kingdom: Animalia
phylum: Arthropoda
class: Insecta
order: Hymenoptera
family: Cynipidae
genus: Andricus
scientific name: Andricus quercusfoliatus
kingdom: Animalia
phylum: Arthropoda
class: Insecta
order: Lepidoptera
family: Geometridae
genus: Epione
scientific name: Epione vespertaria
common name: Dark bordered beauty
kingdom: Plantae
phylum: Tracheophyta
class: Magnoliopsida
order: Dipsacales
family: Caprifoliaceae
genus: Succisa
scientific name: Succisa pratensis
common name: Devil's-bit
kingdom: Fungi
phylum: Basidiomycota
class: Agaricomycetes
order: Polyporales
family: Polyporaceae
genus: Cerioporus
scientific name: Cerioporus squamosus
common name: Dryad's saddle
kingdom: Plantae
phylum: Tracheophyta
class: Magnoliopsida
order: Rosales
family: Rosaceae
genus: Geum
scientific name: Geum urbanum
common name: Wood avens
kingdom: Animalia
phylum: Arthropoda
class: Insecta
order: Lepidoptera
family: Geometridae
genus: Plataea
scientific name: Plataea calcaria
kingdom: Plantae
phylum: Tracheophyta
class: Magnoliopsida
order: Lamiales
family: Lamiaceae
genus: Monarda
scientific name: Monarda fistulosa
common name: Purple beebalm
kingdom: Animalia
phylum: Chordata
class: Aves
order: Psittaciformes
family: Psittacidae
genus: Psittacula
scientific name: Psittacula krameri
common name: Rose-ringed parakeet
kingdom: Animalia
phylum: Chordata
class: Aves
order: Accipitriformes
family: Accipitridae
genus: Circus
________________________
What to do:
Write out all the rows above again, swapping "common name" for "vernacular name" wherever it occurs and leaving everything else unchanged.

Answer for the task:
kingdom: Animalia
phylum: Arthropoda
class: Insecta
order: Hymenoptera
family: Cynipidae
genus: Andricus
scientific name: Andricus quercusfoliatus
kingdom: Animalia
phylum: Arthropoda
class: Insecta
order: Lepidoptera
family: Geometridae
genus: Epione
scientific name: Epione vespertaria
vernacular name: Dark bordered beauty
kingdom: Plantae
phylum: Tracheophyta
class: Magnoliopsida
order: Dipsacales
family: Caprifoliaceae
genus: Succisa
scientific name: Succisa pratensis
vernacular name: Devil's-bit
kingdom: Fungi
phylum: Basidiomycota
class: Agaricomycetes
order: Polyporales
family: Polyporaceae
genus: Cerioporus
scientific name: Cerioporus squamosus
vernacular name: Dryad's saddle
kingdom: Plantae
phylum: Tracheophyta
class: Magnoliopsida
order: Rosales
family: Rosaceae
genus: Geum
scientific name: Geum urbanum
vernacular name: Wood avens
kingdom: Animalia
phylum: Arthropoda
class: Insecta
order: Lepidoptera
family: Geometridae
genus: Plataea
scientific name: Plataea calcaria
kingdom: Plantae
phylum: Tracheophyta
class: Magnoliopsida
order: Lamiales
family: Lamiaceae
genus: Monarda
scientific name: Monarda fistulosa
vernacular name: Purple beebalm
kingdom: Animalia
phylum: Chordata
class: Aves
order: Psittaciformes
family: Psittacidae
genus: Psittacula
scientific name: Psittacula krameri
vernacular name: Rose-ringed parakeet
kingdom: Animalia
phylum: Chordata
class: Aves
order: Accipitriformes
family: Accipitridae
genus: Circus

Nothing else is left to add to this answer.